[ACTION ITEM] In the entries that follow, the line with "35: (346, 221, 1.81)" opens the range and the line with "63: (487, 198, 1.97)" closes it; repeat that range exactly, both lines included.

[RECORDS TO USE]
-=-=-=-=-

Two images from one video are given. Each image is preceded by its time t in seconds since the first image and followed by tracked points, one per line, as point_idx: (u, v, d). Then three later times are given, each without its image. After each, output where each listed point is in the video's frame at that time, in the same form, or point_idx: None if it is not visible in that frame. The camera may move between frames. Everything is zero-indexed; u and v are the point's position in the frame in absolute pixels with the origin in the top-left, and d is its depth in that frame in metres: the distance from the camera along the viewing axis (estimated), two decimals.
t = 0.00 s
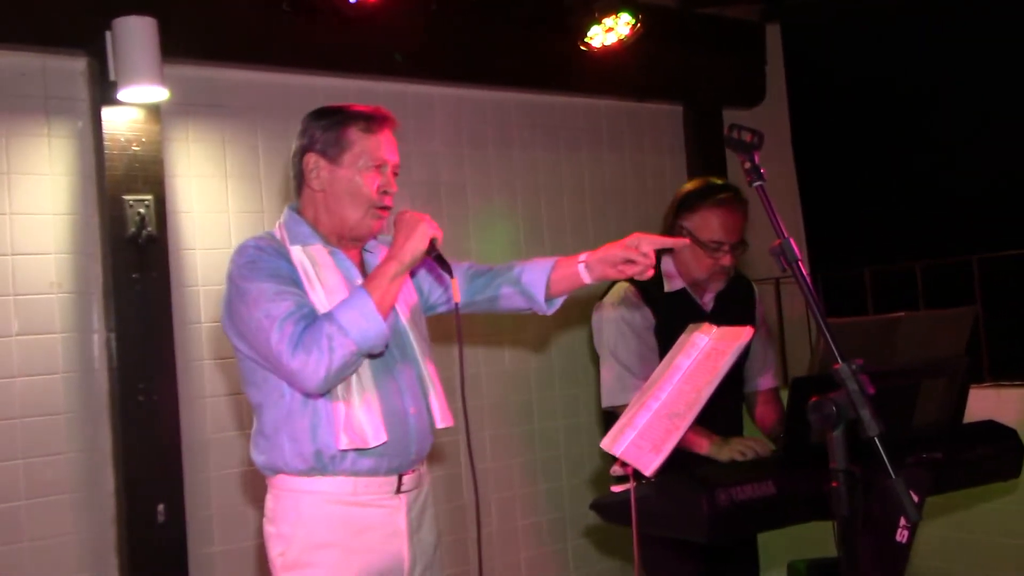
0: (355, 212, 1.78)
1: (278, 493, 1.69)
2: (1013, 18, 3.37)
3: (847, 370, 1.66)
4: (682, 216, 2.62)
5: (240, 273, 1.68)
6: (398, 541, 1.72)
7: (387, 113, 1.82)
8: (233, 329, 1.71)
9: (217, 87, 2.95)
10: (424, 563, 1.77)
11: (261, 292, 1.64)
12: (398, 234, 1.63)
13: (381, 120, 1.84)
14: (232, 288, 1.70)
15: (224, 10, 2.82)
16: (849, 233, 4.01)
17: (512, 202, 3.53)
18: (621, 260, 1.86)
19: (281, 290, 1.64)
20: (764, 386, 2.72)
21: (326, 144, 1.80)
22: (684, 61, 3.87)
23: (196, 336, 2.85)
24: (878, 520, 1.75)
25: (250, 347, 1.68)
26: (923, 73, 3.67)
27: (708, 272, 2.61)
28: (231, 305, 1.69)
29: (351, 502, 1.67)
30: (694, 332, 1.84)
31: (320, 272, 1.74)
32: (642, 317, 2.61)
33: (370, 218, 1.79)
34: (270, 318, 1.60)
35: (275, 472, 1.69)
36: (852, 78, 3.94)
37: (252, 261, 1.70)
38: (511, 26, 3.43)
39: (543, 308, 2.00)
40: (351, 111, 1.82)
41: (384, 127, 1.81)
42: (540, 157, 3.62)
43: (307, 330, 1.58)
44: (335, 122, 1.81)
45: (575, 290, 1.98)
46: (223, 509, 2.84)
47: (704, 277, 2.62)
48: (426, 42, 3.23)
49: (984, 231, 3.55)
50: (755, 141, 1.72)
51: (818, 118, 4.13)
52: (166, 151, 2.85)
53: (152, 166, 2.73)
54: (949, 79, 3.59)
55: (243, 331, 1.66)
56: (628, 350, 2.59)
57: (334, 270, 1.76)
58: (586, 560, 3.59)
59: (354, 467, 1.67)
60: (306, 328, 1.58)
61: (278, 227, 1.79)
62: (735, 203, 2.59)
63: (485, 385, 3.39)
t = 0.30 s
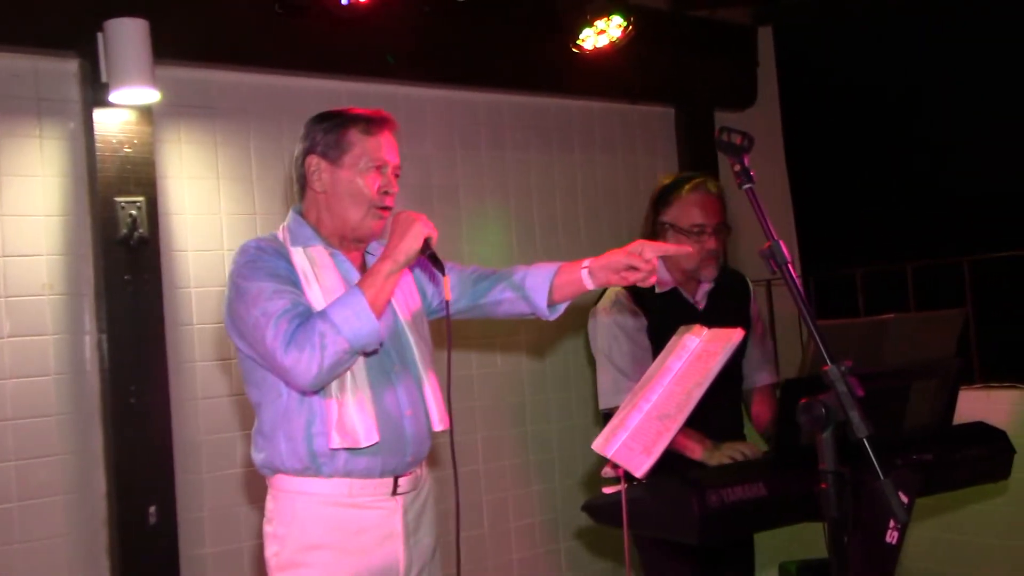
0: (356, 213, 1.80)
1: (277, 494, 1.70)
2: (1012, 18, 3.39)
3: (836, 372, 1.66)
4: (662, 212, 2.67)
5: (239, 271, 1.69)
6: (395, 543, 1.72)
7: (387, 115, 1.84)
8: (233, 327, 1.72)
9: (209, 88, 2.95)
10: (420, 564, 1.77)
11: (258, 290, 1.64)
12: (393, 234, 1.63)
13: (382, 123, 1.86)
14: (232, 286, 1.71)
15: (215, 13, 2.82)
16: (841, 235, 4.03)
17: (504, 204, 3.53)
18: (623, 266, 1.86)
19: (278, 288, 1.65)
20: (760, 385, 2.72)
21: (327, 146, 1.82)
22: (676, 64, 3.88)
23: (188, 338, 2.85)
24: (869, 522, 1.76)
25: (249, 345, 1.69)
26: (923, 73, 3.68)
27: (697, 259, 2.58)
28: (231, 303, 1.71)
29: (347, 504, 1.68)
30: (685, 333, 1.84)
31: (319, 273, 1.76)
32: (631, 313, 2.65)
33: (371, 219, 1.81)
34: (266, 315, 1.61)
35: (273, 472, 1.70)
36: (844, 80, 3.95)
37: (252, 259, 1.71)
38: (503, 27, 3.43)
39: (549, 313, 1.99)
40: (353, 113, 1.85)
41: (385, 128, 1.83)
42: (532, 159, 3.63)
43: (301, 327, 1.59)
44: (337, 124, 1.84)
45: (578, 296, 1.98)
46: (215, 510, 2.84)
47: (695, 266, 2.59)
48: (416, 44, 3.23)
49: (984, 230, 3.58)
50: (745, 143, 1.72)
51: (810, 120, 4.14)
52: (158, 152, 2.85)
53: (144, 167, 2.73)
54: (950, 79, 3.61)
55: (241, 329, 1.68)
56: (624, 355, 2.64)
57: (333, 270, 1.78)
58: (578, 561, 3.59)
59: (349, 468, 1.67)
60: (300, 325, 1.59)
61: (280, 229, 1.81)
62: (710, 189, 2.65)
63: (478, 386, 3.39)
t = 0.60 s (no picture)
0: (353, 212, 1.80)
1: (270, 494, 1.70)
2: (1013, 18, 3.31)
3: (828, 374, 1.67)
4: (652, 206, 2.72)
5: (234, 271, 1.69)
6: (388, 544, 1.72)
7: (382, 114, 1.84)
8: (227, 327, 1.72)
9: (201, 88, 2.94)
10: (413, 566, 1.77)
11: (253, 289, 1.64)
12: (387, 232, 1.63)
13: (377, 122, 1.86)
14: (227, 286, 1.71)
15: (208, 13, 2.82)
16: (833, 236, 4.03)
17: (496, 204, 3.53)
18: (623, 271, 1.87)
19: (273, 287, 1.65)
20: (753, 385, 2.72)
21: (322, 145, 1.82)
22: (668, 64, 3.88)
23: (180, 338, 2.85)
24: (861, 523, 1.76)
25: (243, 344, 1.69)
26: (923, 73, 3.62)
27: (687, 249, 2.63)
28: (226, 303, 1.70)
29: (340, 505, 1.67)
30: (677, 333, 1.82)
31: (314, 272, 1.75)
32: (627, 308, 2.62)
33: (367, 217, 1.81)
34: (259, 314, 1.61)
35: (266, 473, 1.70)
36: (836, 81, 3.95)
37: (247, 259, 1.71)
38: (495, 27, 3.43)
39: (544, 316, 1.99)
40: (347, 113, 1.84)
41: (379, 128, 1.83)
42: (524, 159, 3.63)
43: (294, 325, 1.58)
44: (332, 123, 1.84)
45: (575, 300, 1.98)
46: (206, 511, 2.84)
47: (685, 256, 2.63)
48: (409, 44, 3.23)
49: (984, 231, 3.49)
50: (737, 144, 1.73)
51: (802, 122, 4.15)
52: (150, 152, 2.84)
53: (136, 167, 2.73)
54: (950, 79, 3.53)
55: (235, 328, 1.67)
56: (620, 349, 2.61)
57: (328, 269, 1.77)
58: (570, 561, 3.59)
59: (342, 468, 1.67)
60: (293, 323, 1.59)
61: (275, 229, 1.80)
62: (698, 181, 2.70)
63: (470, 387, 3.39)
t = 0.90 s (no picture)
0: (351, 214, 1.79)
1: (265, 497, 1.70)
2: (1013, 18, 3.29)
3: (823, 375, 1.67)
4: (647, 206, 2.71)
5: (232, 270, 1.69)
6: (383, 546, 1.71)
7: (381, 116, 1.84)
8: (224, 327, 1.71)
9: (195, 90, 2.94)
10: (409, 568, 1.77)
11: (250, 289, 1.64)
12: (386, 233, 1.63)
13: (376, 124, 1.86)
14: (224, 285, 1.70)
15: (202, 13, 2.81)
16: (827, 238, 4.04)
17: (491, 206, 3.53)
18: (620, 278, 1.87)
19: (270, 286, 1.65)
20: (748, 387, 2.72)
21: (321, 147, 1.82)
22: (662, 67, 3.88)
23: (174, 340, 2.84)
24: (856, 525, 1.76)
25: (240, 344, 1.68)
26: (923, 74, 3.59)
27: (687, 248, 2.66)
28: (223, 302, 1.70)
29: (336, 507, 1.67)
30: (672, 336, 1.83)
31: (311, 273, 1.75)
32: (623, 307, 2.66)
33: (365, 219, 1.81)
34: (257, 314, 1.60)
35: (261, 475, 1.70)
36: (829, 84, 3.96)
37: (245, 259, 1.70)
38: (490, 29, 3.43)
39: (543, 322, 1.99)
40: (345, 115, 1.84)
41: (378, 129, 1.83)
42: (519, 161, 3.63)
43: (291, 325, 1.58)
44: (331, 125, 1.83)
45: (572, 308, 1.98)
46: (200, 514, 2.83)
47: (685, 254, 2.66)
48: (403, 46, 3.23)
49: (984, 231, 3.46)
50: (732, 146, 1.73)
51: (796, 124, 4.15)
52: (144, 153, 2.83)
53: (129, 169, 2.72)
54: (950, 79, 3.50)
55: (232, 328, 1.67)
56: (614, 348, 2.65)
57: (325, 271, 1.77)
58: (565, 563, 3.59)
59: (337, 470, 1.67)
60: (290, 323, 1.58)
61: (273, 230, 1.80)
62: (692, 179, 2.72)
63: (465, 389, 3.38)
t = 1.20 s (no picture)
0: (352, 215, 1.79)
1: (263, 497, 1.70)
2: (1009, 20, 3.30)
3: (819, 376, 1.67)
4: (643, 205, 2.71)
5: (232, 270, 1.69)
6: (381, 547, 1.71)
7: (382, 119, 1.84)
8: (224, 326, 1.71)
9: (192, 90, 2.94)
10: (406, 569, 1.76)
11: (250, 287, 1.64)
12: (386, 232, 1.62)
13: (377, 126, 1.85)
14: (223, 285, 1.70)
15: (199, 13, 2.81)
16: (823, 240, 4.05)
17: (487, 207, 3.53)
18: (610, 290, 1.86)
19: (270, 285, 1.65)
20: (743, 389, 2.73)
21: (321, 148, 1.82)
22: (659, 69, 3.89)
23: (169, 340, 2.84)
24: (852, 528, 1.76)
25: (239, 343, 1.68)
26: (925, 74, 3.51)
27: (685, 241, 2.64)
28: (223, 302, 1.69)
29: (333, 508, 1.67)
30: (667, 335, 1.82)
31: (311, 274, 1.75)
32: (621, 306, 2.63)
33: (364, 221, 1.80)
34: (256, 312, 1.60)
35: (259, 475, 1.69)
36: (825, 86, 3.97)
37: (245, 258, 1.70)
38: (487, 30, 3.43)
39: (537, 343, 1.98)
40: (347, 117, 1.84)
41: (379, 132, 1.83)
42: (515, 162, 3.63)
43: (291, 323, 1.58)
44: (332, 127, 1.83)
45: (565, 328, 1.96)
46: (195, 515, 2.82)
47: (684, 248, 2.64)
48: (400, 46, 3.23)
49: (984, 230, 3.37)
50: (729, 148, 1.73)
51: (791, 126, 4.16)
52: (140, 153, 2.83)
53: (125, 169, 2.72)
54: (950, 79, 3.44)
55: (232, 327, 1.66)
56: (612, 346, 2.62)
57: (325, 272, 1.77)
58: (560, 565, 3.59)
59: (335, 470, 1.67)
60: (290, 321, 1.58)
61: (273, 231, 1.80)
62: (685, 175, 2.73)
63: (460, 390, 3.38)
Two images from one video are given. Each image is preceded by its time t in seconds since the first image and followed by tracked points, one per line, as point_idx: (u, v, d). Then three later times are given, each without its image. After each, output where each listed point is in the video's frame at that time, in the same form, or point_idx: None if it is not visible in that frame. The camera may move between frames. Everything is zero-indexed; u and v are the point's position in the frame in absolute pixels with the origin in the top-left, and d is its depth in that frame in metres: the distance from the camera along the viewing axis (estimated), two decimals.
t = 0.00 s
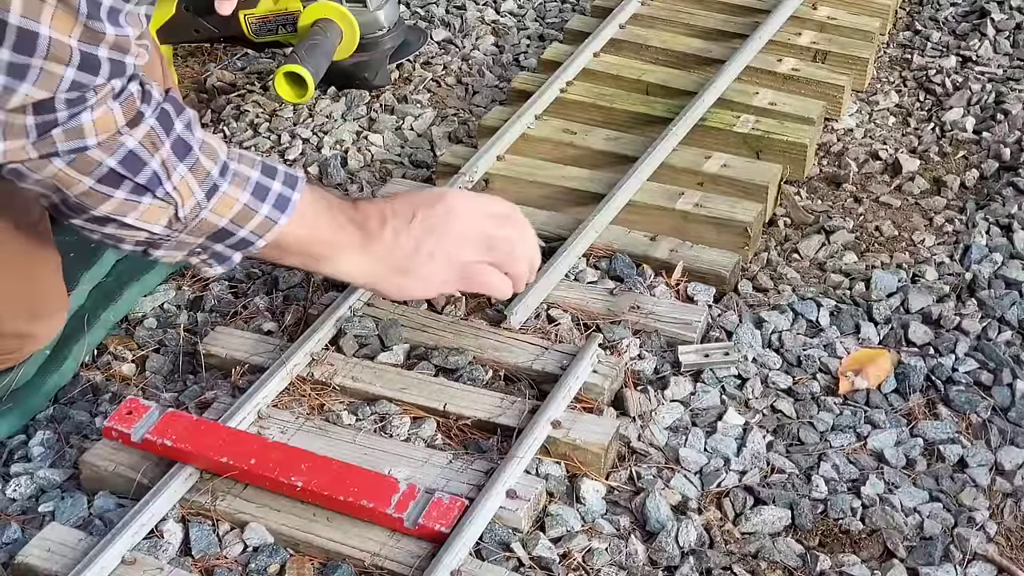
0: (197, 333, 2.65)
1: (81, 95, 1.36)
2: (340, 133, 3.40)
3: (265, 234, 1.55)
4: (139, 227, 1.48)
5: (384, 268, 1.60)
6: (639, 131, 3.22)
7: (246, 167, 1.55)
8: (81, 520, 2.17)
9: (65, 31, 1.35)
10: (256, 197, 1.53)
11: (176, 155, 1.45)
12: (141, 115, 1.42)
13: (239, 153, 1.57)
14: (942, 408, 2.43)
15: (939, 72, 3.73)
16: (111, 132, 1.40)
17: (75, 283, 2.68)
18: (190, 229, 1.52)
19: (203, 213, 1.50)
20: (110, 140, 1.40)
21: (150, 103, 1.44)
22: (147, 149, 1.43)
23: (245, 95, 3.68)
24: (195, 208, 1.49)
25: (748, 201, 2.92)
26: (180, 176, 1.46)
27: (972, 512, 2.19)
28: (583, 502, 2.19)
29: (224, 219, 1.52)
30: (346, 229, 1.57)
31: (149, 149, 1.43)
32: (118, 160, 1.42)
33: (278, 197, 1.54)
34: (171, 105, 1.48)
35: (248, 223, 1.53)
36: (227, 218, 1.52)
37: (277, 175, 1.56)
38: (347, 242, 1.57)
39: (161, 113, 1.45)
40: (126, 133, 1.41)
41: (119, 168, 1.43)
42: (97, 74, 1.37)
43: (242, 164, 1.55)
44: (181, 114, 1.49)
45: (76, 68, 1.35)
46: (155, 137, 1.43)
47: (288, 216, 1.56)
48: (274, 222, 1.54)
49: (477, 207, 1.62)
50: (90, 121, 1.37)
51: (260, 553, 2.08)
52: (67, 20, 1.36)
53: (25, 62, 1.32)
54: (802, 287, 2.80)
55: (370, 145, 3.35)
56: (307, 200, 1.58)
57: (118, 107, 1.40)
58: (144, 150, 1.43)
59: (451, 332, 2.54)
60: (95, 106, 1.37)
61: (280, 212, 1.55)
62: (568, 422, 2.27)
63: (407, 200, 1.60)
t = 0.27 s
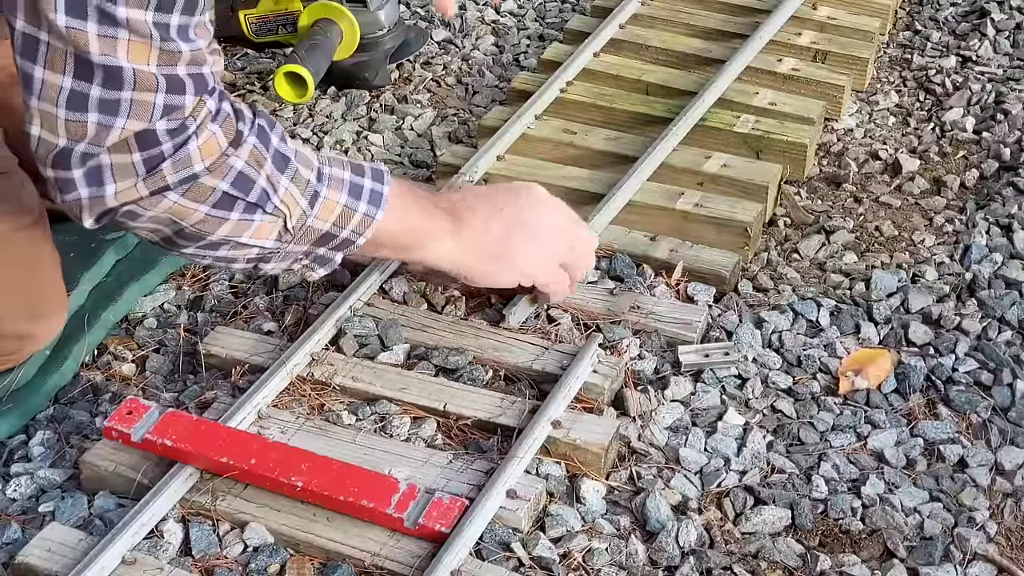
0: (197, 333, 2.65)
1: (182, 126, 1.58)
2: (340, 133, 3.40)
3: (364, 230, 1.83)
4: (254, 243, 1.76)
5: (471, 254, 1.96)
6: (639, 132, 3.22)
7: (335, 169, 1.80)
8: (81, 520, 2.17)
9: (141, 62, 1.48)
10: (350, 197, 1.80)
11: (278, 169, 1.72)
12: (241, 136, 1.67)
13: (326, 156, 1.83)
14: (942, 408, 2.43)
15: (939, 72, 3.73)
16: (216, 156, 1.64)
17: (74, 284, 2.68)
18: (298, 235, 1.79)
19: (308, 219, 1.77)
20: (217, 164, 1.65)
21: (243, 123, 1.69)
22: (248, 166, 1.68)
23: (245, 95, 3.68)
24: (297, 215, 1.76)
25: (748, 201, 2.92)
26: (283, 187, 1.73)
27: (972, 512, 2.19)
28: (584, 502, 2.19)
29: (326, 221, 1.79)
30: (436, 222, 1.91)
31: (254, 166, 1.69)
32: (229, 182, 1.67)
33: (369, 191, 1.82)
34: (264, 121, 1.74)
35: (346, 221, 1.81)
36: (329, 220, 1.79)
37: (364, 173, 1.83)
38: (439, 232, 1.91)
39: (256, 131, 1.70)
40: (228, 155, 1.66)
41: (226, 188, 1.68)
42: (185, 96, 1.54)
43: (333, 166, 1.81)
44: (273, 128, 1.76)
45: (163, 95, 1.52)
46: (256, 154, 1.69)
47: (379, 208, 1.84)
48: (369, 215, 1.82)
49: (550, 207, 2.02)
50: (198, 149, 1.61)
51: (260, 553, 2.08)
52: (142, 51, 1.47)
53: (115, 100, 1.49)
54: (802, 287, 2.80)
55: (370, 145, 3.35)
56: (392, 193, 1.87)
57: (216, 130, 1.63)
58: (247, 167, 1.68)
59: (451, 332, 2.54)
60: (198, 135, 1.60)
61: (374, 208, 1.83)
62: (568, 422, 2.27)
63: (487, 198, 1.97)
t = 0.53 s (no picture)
0: (197, 333, 2.65)
1: (188, 122, 1.59)
2: (340, 133, 3.41)
3: (372, 236, 1.84)
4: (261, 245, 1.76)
5: (483, 262, 2.00)
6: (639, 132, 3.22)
7: (344, 174, 1.82)
8: (81, 520, 2.17)
9: (144, 55, 1.48)
10: (358, 202, 1.81)
11: (286, 172, 1.73)
12: (250, 136, 1.69)
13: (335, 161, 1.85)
14: (942, 408, 2.43)
15: (939, 72, 3.73)
16: (222, 153, 1.66)
17: (74, 283, 2.66)
18: (305, 240, 1.80)
19: (316, 224, 1.78)
20: (224, 163, 1.66)
21: (250, 122, 1.71)
22: (256, 166, 1.69)
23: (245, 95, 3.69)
24: (306, 219, 1.77)
25: (748, 201, 2.91)
26: (291, 190, 1.73)
27: (973, 512, 2.19)
28: (583, 502, 2.19)
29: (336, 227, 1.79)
30: (446, 230, 1.95)
31: (264, 168, 1.70)
32: (236, 183, 1.68)
33: (380, 200, 1.83)
34: (272, 123, 1.76)
35: (354, 226, 1.81)
36: (338, 226, 1.80)
37: (373, 179, 1.84)
38: (449, 239, 1.94)
39: (264, 133, 1.72)
40: (235, 154, 1.67)
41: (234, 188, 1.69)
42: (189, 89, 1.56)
43: (343, 172, 1.82)
44: (282, 131, 1.78)
45: (167, 88, 1.53)
46: (263, 155, 1.70)
47: (388, 215, 1.85)
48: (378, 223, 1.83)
49: (560, 211, 2.09)
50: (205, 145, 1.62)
51: (260, 553, 2.08)
52: (144, 44, 1.47)
53: (120, 93, 1.49)
54: (802, 287, 2.80)
55: (370, 145, 3.36)
56: (401, 202, 1.89)
57: (222, 127, 1.65)
58: (255, 167, 1.70)
59: (451, 332, 2.54)
60: (204, 131, 1.62)
61: (383, 215, 1.84)
62: (568, 422, 2.27)
63: (497, 206, 2.02)
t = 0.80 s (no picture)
0: (197, 333, 2.65)
1: (206, 119, 1.60)
2: (340, 133, 3.41)
3: (401, 231, 1.83)
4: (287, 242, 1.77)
5: (515, 257, 1.94)
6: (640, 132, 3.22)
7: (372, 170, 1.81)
8: (81, 520, 2.17)
9: (155, 53, 1.49)
10: (386, 198, 1.80)
11: (310, 168, 1.73)
12: (270, 131, 1.69)
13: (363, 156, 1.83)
14: (942, 408, 2.43)
15: (939, 72, 3.73)
16: (243, 149, 1.66)
17: (74, 283, 2.66)
18: (332, 236, 1.80)
19: (342, 220, 1.78)
20: (246, 160, 1.66)
21: (272, 118, 1.70)
22: (278, 163, 1.69)
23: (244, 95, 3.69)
24: (331, 215, 1.76)
25: (748, 201, 2.91)
26: (315, 186, 1.73)
27: (972, 512, 2.19)
28: (583, 502, 2.19)
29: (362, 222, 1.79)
30: (476, 223, 1.90)
31: (286, 164, 1.70)
32: (259, 180, 1.68)
33: (408, 194, 1.81)
34: (296, 118, 1.75)
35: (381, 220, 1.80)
36: (365, 221, 1.79)
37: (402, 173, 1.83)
38: (479, 232, 1.90)
39: (287, 129, 1.72)
40: (256, 150, 1.67)
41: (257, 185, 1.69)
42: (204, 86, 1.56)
43: (370, 167, 1.82)
44: (307, 126, 1.77)
45: (181, 84, 1.53)
46: (286, 151, 1.70)
47: (418, 210, 1.83)
48: (407, 217, 1.81)
49: (600, 207, 2.02)
50: (224, 142, 1.63)
51: (260, 553, 2.08)
52: (156, 43, 1.49)
53: (134, 91, 1.51)
54: (802, 287, 2.80)
55: (371, 145, 3.36)
56: (432, 196, 1.87)
57: (241, 123, 1.65)
58: (277, 164, 1.70)
59: (451, 332, 2.54)
60: (223, 127, 1.62)
61: (412, 209, 1.82)
62: (568, 422, 2.27)
63: (533, 201, 1.96)
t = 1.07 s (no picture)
0: (197, 333, 2.65)
1: (220, 119, 1.62)
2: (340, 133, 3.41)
3: (419, 228, 1.87)
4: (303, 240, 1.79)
5: (537, 252, 1.96)
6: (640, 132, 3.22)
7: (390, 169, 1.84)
8: (81, 520, 2.17)
9: (167, 54, 1.52)
10: (403, 197, 1.84)
11: (326, 168, 1.75)
12: (286, 130, 1.71)
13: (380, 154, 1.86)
14: (942, 408, 2.43)
15: (939, 71, 3.73)
16: (258, 149, 1.68)
17: (75, 283, 2.65)
18: (349, 235, 1.83)
19: (359, 220, 1.82)
20: (262, 161, 1.69)
21: (287, 117, 1.72)
22: (293, 163, 1.71)
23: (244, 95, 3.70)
24: (348, 214, 1.80)
25: (748, 201, 2.91)
26: (331, 186, 1.76)
27: (972, 512, 2.19)
28: (583, 502, 2.19)
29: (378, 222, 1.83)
30: (499, 219, 1.94)
31: (302, 164, 1.72)
32: (274, 181, 1.71)
33: (425, 192, 1.86)
34: (312, 117, 1.77)
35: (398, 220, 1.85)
36: (381, 221, 1.83)
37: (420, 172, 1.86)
38: (501, 229, 1.94)
39: (303, 129, 1.73)
40: (272, 150, 1.69)
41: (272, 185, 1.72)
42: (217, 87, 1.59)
43: (387, 165, 1.85)
44: (323, 125, 1.79)
45: (193, 85, 1.56)
46: (302, 152, 1.72)
47: (436, 209, 1.87)
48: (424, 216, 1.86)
49: (626, 205, 2.02)
50: (240, 143, 1.65)
51: (260, 553, 2.09)
52: (167, 44, 1.52)
53: (146, 91, 1.54)
54: (802, 287, 2.80)
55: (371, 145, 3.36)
56: (451, 193, 1.91)
57: (256, 122, 1.67)
58: (293, 164, 1.72)
59: (451, 332, 2.54)
60: (238, 128, 1.64)
61: (429, 208, 1.86)
62: (568, 422, 2.27)
63: (558, 197, 1.99)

-=-=-=-=-

[TASK RESULT]
35: (346, 221, 1.81)
36: (329, 220, 1.79)
37: (364, 173, 1.83)
38: (439, 232, 1.91)
39: (256, 131, 1.70)
40: (228, 155, 1.66)
41: (226, 188, 1.68)
42: (185, 96, 1.54)
43: (333, 166, 1.81)
44: (273, 128, 1.76)
45: (163, 95, 1.52)
46: (256, 154, 1.69)
47: (379, 208, 1.84)
48: (369, 215, 1.82)
49: (550, 207, 2.02)
50: (198, 149, 1.61)
51: (260, 553, 2.08)
52: (142, 51, 1.47)
53: (115, 100, 1.49)
54: (802, 287, 2.80)
55: (370, 145, 3.35)
56: (392, 193, 1.87)
57: (216, 130, 1.63)
58: (247, 167, 1.68)
59: (451, 332, 2.54)
60: (198, 135, 1.60)
61: (374, 208, 1.83)
62: (568, 422, 2.27)
63: (487, 198, 1.97)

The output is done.